## Complete the following
**a)** Write out the part of the forum thread on buying a Logitech G15 keyboard and MX518 mouse that opens with the words containing "Hi, members" and closes with "They Have it!".
**b)** Continue the forum thread on buying a Logitech G15 keyboard and MX518 mouse from the point where it stops.

BEGIN Given passage

# To get Logitech G15 Gaming Keyboard and MX518 Gaming Mouse



## debasis_7012005 (Dec 23, 2005)

Hi, members
I want Logitech G15 Gaming Keyboard and MX518 Gaming Mouse for gaming purpose in Kolkata. My system box - config: MSI K8N Diamond Plus; AMD 64x2 4800+; 1GB RAM and 250 WD HDD.
Thanks


----------



## TechGuru#1 (Dec 24, 2005)

order from NEOTERIC,
They Have it!
(the combo price should come around/under Rs 5,000)


----------



## dOm1naTOr (Aug 9, 2007)

get the G11 which is a scale down of G15 with no display. Its around 2.5k and get the copperhead or Habu for 3.6k
u can have it at
www.therespawn.com


----------



## ..:: Free Radical ::.. (Aug 9, 2007)

^have you considered the G5 v2.
btw, Logitech launched a revamped G15 keyboard and G9 mouse on the first of this month. IMHO, they both are not worth it, but may have an impact on the market.
Sadly, unlike volatile processer, hard disk and memory prices, input device prices remain more or less stable for a while.


----------



## xbonez (Aug 9, 2007)

END Given passage
BEGIN Data excerpts

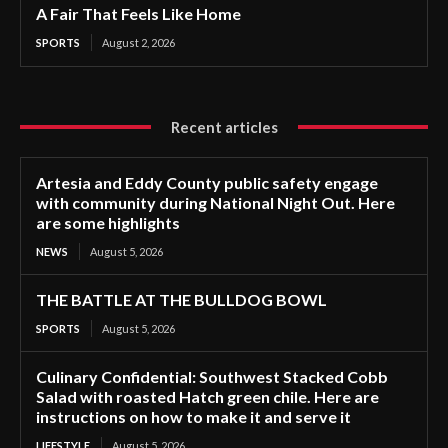
A Fair That Feels Like Home
SPORTS
August 2, 2026
Recent articles
Artesia and Eddy County public safety engage
with community during National Night Out. Here
are some highlights
NEWS
August 5, 2026
THE BATTLE AT THE BULLDOG BOWL
SPORTS
August 5, 2026
Culinary Confidential: Southwest Stacked Cobb
Salad with roasted Hatch green chile. Here are
instructions on how to make it and serve it
LIFESTYLE
August 5, 2026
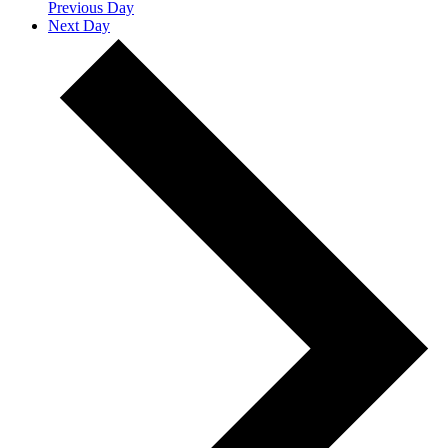
Previous Day
Next Day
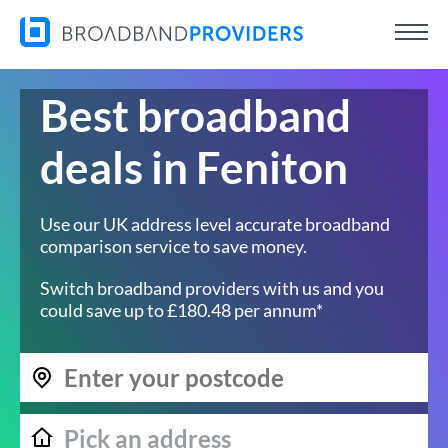
Best broadband
deals in Feniton
Use our UK address level accurate broadband
comparison service to save money.
Switch broadband providers with us and you
could save up to £180.48 per annum*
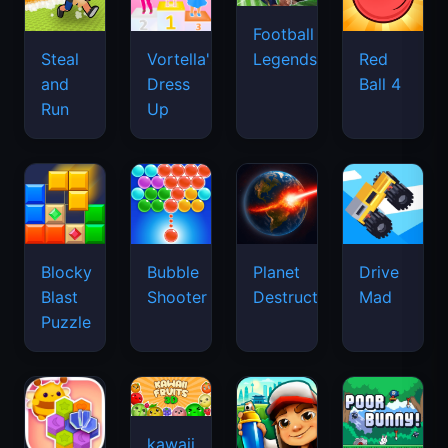
Football
Legends
Steal
Vortella's
Red
and
Dress
Ball 4
Run
Up
Blocky
Bubble
Planet
Drive
Blast
Shooter
Destruction
Mad
Puzzle
kawaii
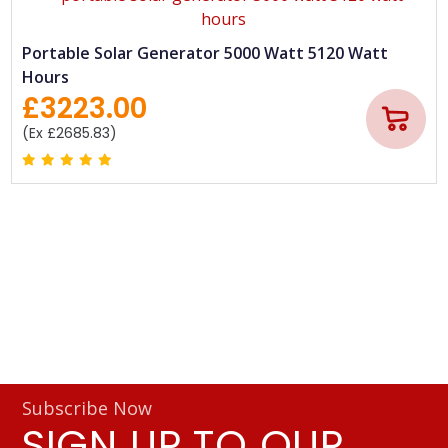
Portable Solar Generator 5000 Watt 5120 Watt
Hours
£3223.00
(Ex £2685.83)
Subscribe Now
SIGN UP TO OUR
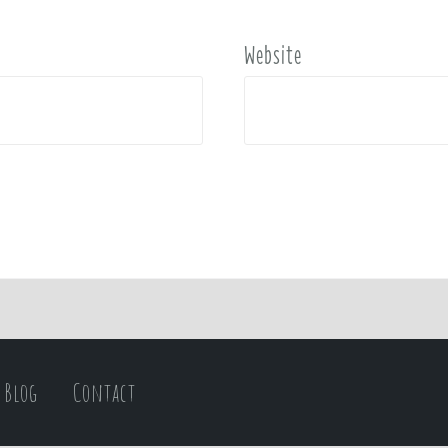
Website
Blog
Contact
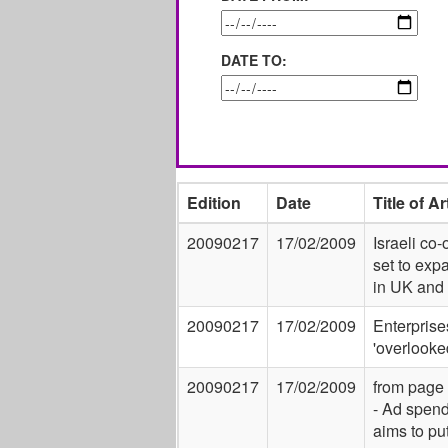
DATE TO:
Edition
Date
Title of Ar
20090217
17/02/2009
Israeli co-
set to exp
in UK and
20090217
17/02/2009
Enterprise
'overlooke
20090217
17/02/2009
from page
- Ad spen
aims to pu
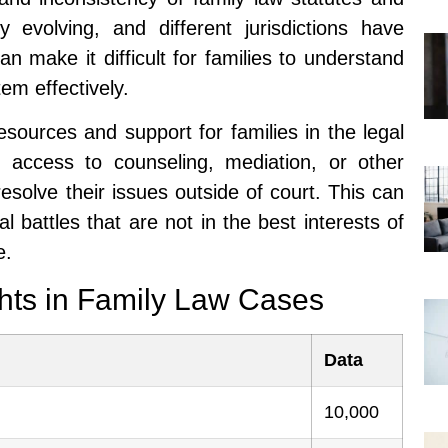
y evolving, and different jurisdictions have
n make it difficult for families to understand
tem effectively.
resources and support for families in the legal
access to counseling, mediation, or other
esolve their issues outside of court. This can
l battles that are not in the best interests of
e.
ghts in Family Law Cases
Data
10,000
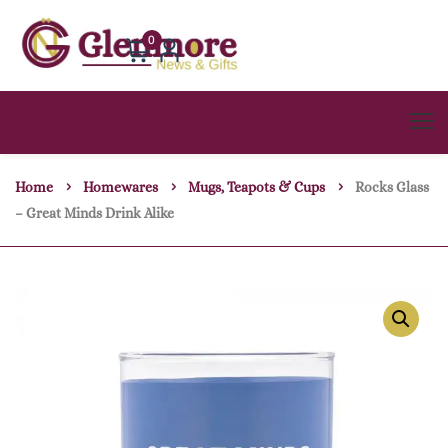
0
Home
Homewares
Mugs, Teapots & Cups
Rocks Glass
– Great Minds Drink Alike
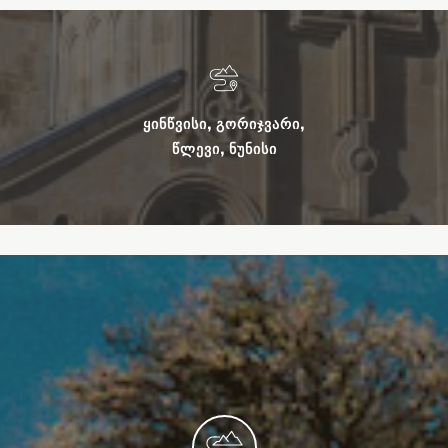
ᲧᲘᲜᲬᲕᲘᲡᲘ, ᲒᲝᲠᲘᲯᲕᲐᲠᲘ,
ᲬᲚᲔᲕᲘ, ᲜᲣᲜᲘᲡᲘ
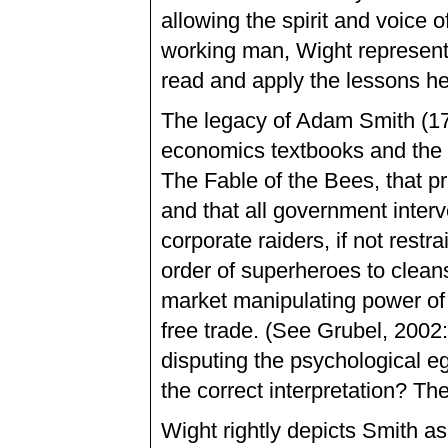
allowing the spirit and voic
working man, Wight represents
read and apply the lessons he
The legacy of Adam Smith (17
economics textbooks and the p
The Fable of the Bees, that pri
and that all government interv
corporate raiders, if not restr
order of superheroes to clean
market manipulating power of i
free trade. (See Grubel, 2002
disputing the psychological eg
the correct interpretation? The
Wight rightly depicts Smith a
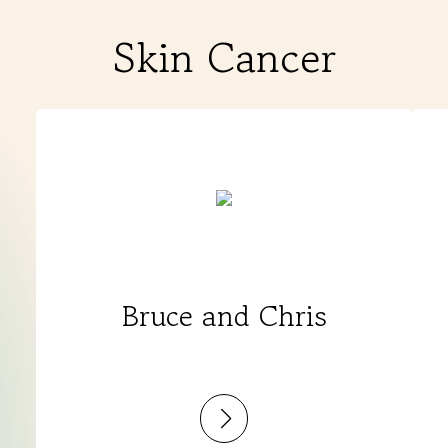
Skin Cancer
Bruce and Chris
:
Bruce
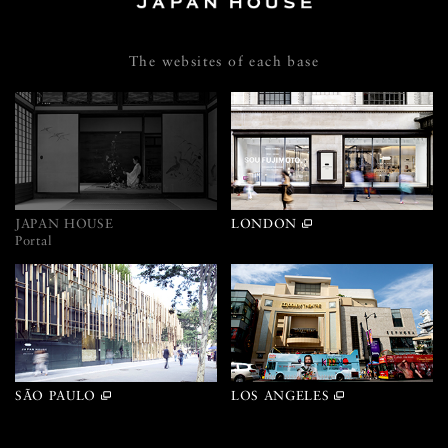
The websites of each base
JAPAN HOUSE
LONDON
Portal
SÃO PAULO
LOS ANGELES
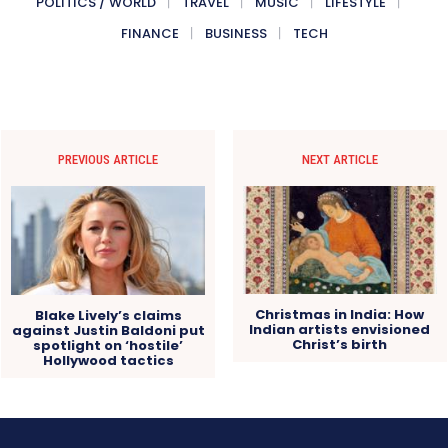
POLITICS / WORLD
TRAVEL
MUSIC
LIFESTYLE
FINANCE
BUSINESS
TECH
PREVIOUS ARTICLE
NEXT ARTICLE
Christmas in India: How
Blake Lively’s claims
Indian artists envisioned
against Justin Baldoni put
Christ’s birth
spotlight on ‘hostile’
Hollywood tactics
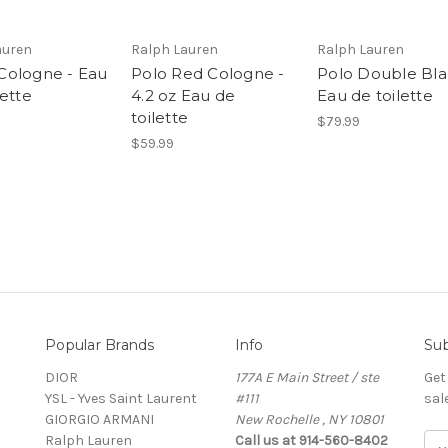
auren
Ralph Lauren
Ralph Lauren
ologne - Eau
Polo Red Cologne -
Polo Double Bla
lette
4.2 oz Eau de
Eau de toilette
toilette
$79.99
$59.99
Popular Brands
Info
Sub
DIOR
177A E Main Street / ste
Get
YSL - Yves Saint Laurent
#111
sal
GIORGIO ARMANI
New Rochelle , NY 10801
Ralph Lauren
Call us at 914-560-8402
E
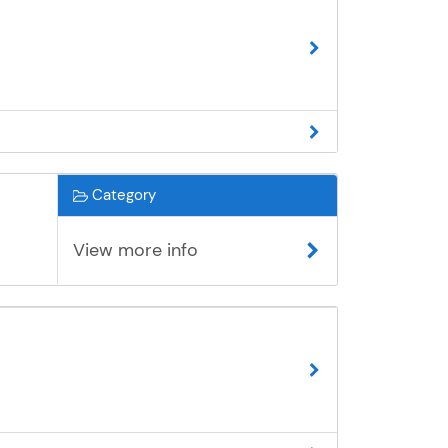
Category
View more info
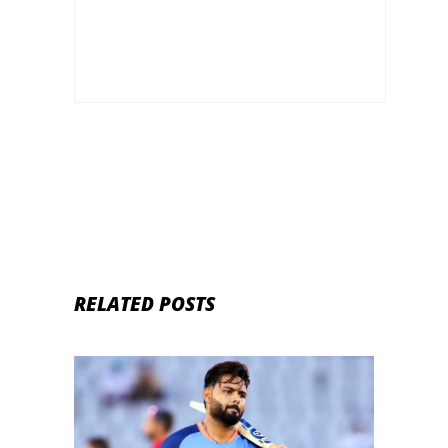
Trophy to be played in Pakistan
RELATED POSTS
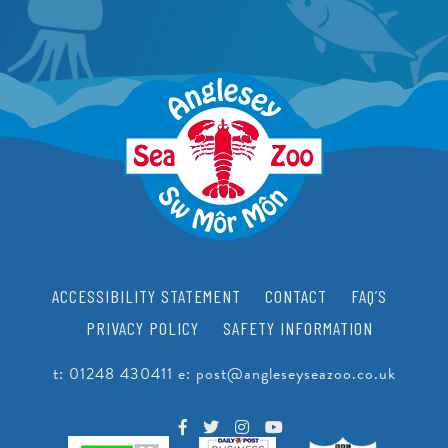
PEARLS
CRAWFISH RESEARCH PROGRAMME
JUNIOR CONSERVATIONIST
BEACH CLEANS & LITTER HUB
SCHOOLS
BIRTHDAYS
EDUCATIONAL PACKAGES
SUPPORT US
SCHOOL & GROUP ENQUIRIES
RESOURCES & DOWNLOADS
VACANCIES
ACCESSIBILITY STATEMENT
CONTACT
FAQ’S
VOLUNTEERING
PRIVACY POLICY
SAFETY INFORMATION
WORK EXPERIENCE
t:
01248 430411
e:
post@angleseyseazoo.co.uk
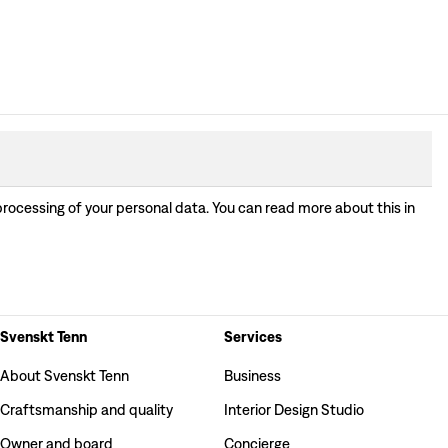
processing of your personal data. You can read more about this in
Svenskt Tenn
Services
About Svenskt Tenn
Business
Craftsmanship and quality
Interior Design Studio
Owner and board
Concierge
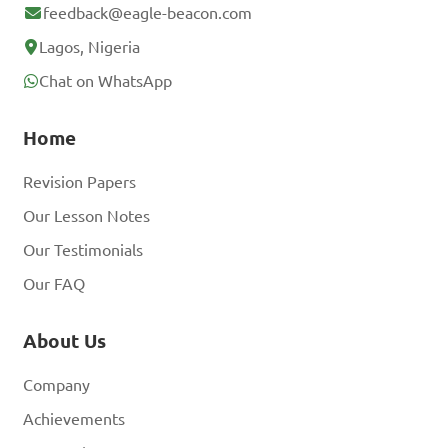
feedback@eagle-beacon.com
Lagos, Nigeria
Chat on WhatsApp
Home
Revision Papers
Our Lesson Notes
Our Testimonials
Our FAQ
About Us
Company
Achievements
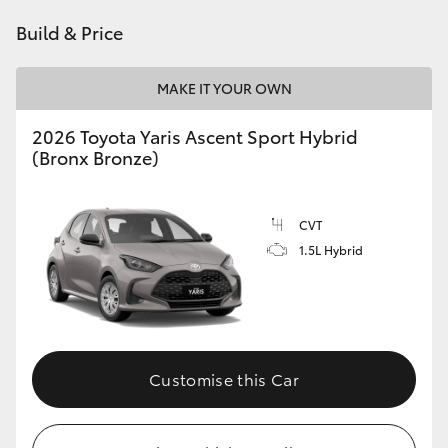
HiAce
Build & Price
Coaster
MAKE IT YOUR OWN
2026 Toyota Yaris Ascent Sport Hybrid
GR & Performance
(Bronx Bronze)
GR Yaris
CVT
1.5L Hybrid
GR86
GR Corolla
GR Supra
Customise this Car
Upcoming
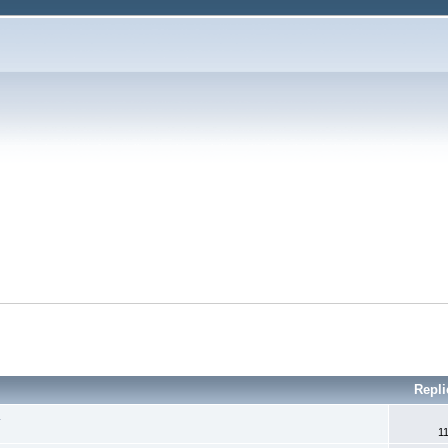
Repli
.
1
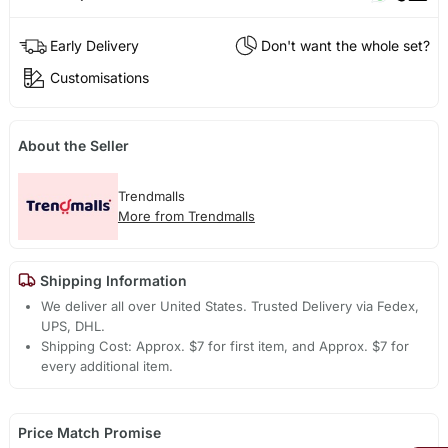
Early Delivery
Don't want the whole set?
Customisations
About the Seller
Trendmalls
More from Trendmalls
Shipping Information
We deliver all over United States. Trusted Delivery via Fedex,
UPS, DHL.
Shipping Cost: Approx. $7 for first item, and Approx. $7 for
every additional item.
Price Match Promise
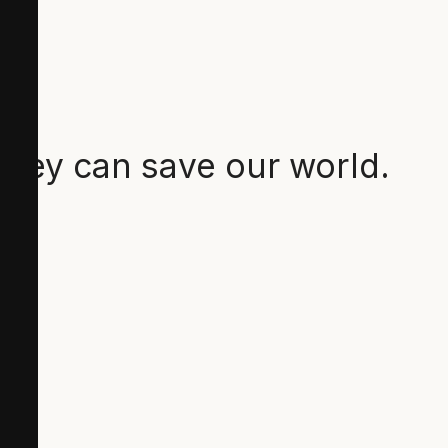
they can save our world.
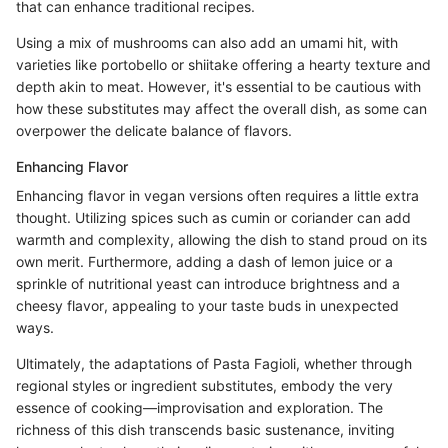
that can enhance traditional recipes.
Using a mix of mushrooms can also add an umami hit, with
varieties like portobello or shiitake offering a hearty texture and
depth akin to meat. However, it's essential to be cautious with
how these substitutes may affect the overall dish, as some can
overpower the delicate balance of flavors.
Enhancing Flavor
Enhancing flavor in vegan versions often requires a little extra
thought. Utilizing spices such as cumin or coriander can add
warmth and complexity, allowing the dish to stand proud on its
own merit. Furthermore, adding a dash of lemon juice or a
sprinkle of nutritional yeast can introduce brightness and a
cheesy flavor, appealing to your taste buds in unexpected
ways.
Ultimately, the adaptations of Pasta Fagioli, whether through
regional styles or ingredient substitutes, embody the very
essence of cooking—improvisation and exploration. The
richness of this dish transcends basic sustenance, inviting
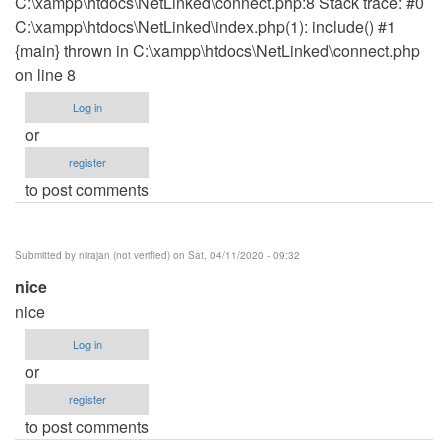
C:\xampp\htdocs\NetLinked\connect.php:8 Stack trace: #0
C:\xampp\htdocs\NetLinked\index.php(1): include() #1
{main} thrown in C:\xampp\htdocs\NetLinked\connect.php
on line 8
Log in
or
register
to post comments
Submitted by
nirajan (not verified)
on Sat, 04/11/2020 - 09:32
nice
nice
Log in
or
register
to post comments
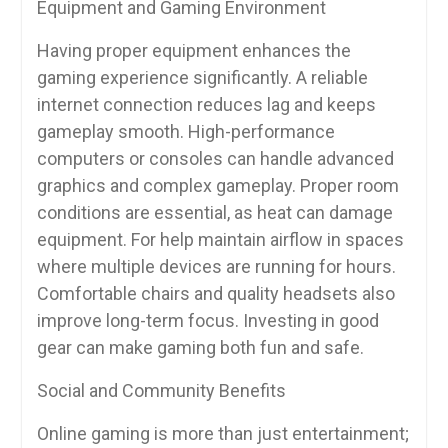
Equipment and Gaming Environment
Having proper equipment enhances the
gaming experience significantly. A reliable
internet connection reduces lag and keeps
gameplay smooth. High-performance
computers or consoles can handle advanced
graphics and complex gameplay. Proper room
conditions are essential, as heat can damage
equipment. For help maintain airflow in spaces
where multiple devices are running for hours.
Comfortable chairs and quality headsets also
improve long-term focus. Investing in good
gear can make gaming both fun and safe.
Social and Community Benefits
Online gaming is more than just entertainment;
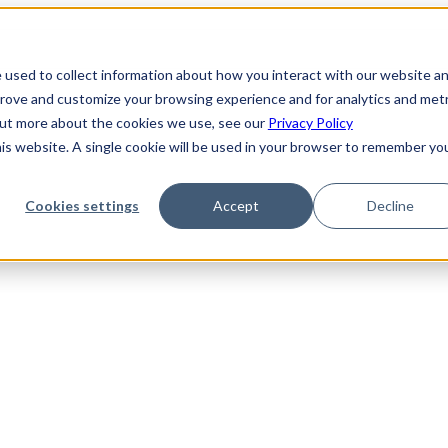
 used to collect information about how you interact with our website a
prove and customize your browsing experience and for analytics and metr
 out more about the cookies we use, see our
Privacy Policy
his website. A single cookie will be used in your browser to remember yo
Cookies settings
Accept
Decline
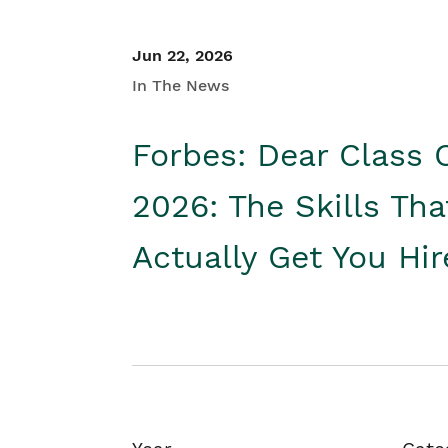
Jun 22, 2026
In The News
Forbes: Dear Class 
2026: The Skills Tha
Actually Get You Hi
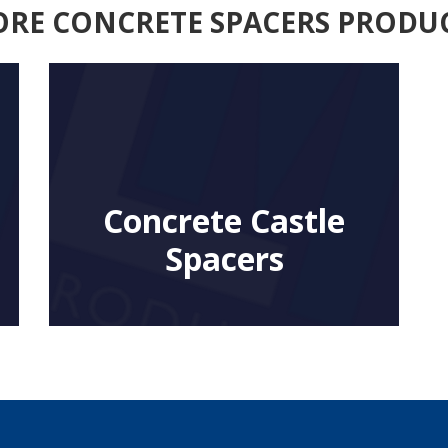
RE CONCRETE SPACERS PRODU
Concrete Castle
Spacers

END Data excerpts

## Responses
**a)**
Hi, members
I want Logitech G15 Gaming Keyboard and MX518 Gaming Mouse for gaming purpose in Kolkata. My system box - config: MSI K8N Diamond Plus; AMD 64x2 4800+; 1GB RAM and 250 WD HDD.
Thanks


----------



## TechGuru#1 (Dec 24, 2005)

order from NEOTERIC,
They Have it!

**b)**
mx518 is going dirt cheap. available at rs1400


----------



## sakumar79 (Aug 9, 2007)

^^^ Where can I get MX518 for 1.4k? If you can give some place in Chennai, I would be grateful...

Arun


----------



## xbonez (Aug 31, 2007)

sorry for the late reply

checked again today. Computer Empire at Nehru Place, New Delhi is giving it for rs. 1.5K. it was out of stock so i couldn't get it today. will get it sometime next week


----------



## dOm1naTOr (Aug 31, 2007)

@xbonez
yup, MX 518 is here(kerala) for 1.45k but they say its ut of stock evenin Bombay, so will have to wait for at least 2 weeks.

Do nyone know if Genius Ergo 525 comes with a free quich steel pad now nd whats da rate?


----------



## xbonez (Aug 31, 2007)

i had gone to Nehru Place today to get the mx518. the stocks were supposed to come in a couple of hours. so i'll be getting it soon - m,aybe this week

genius ergo 525 laser gaming mouse plus mouse pad - rs2200 + taxes. rate at Nehru Place, New Delhi. checked today only


----------



## a_k_s_h_a_y (Sep 1, 2007)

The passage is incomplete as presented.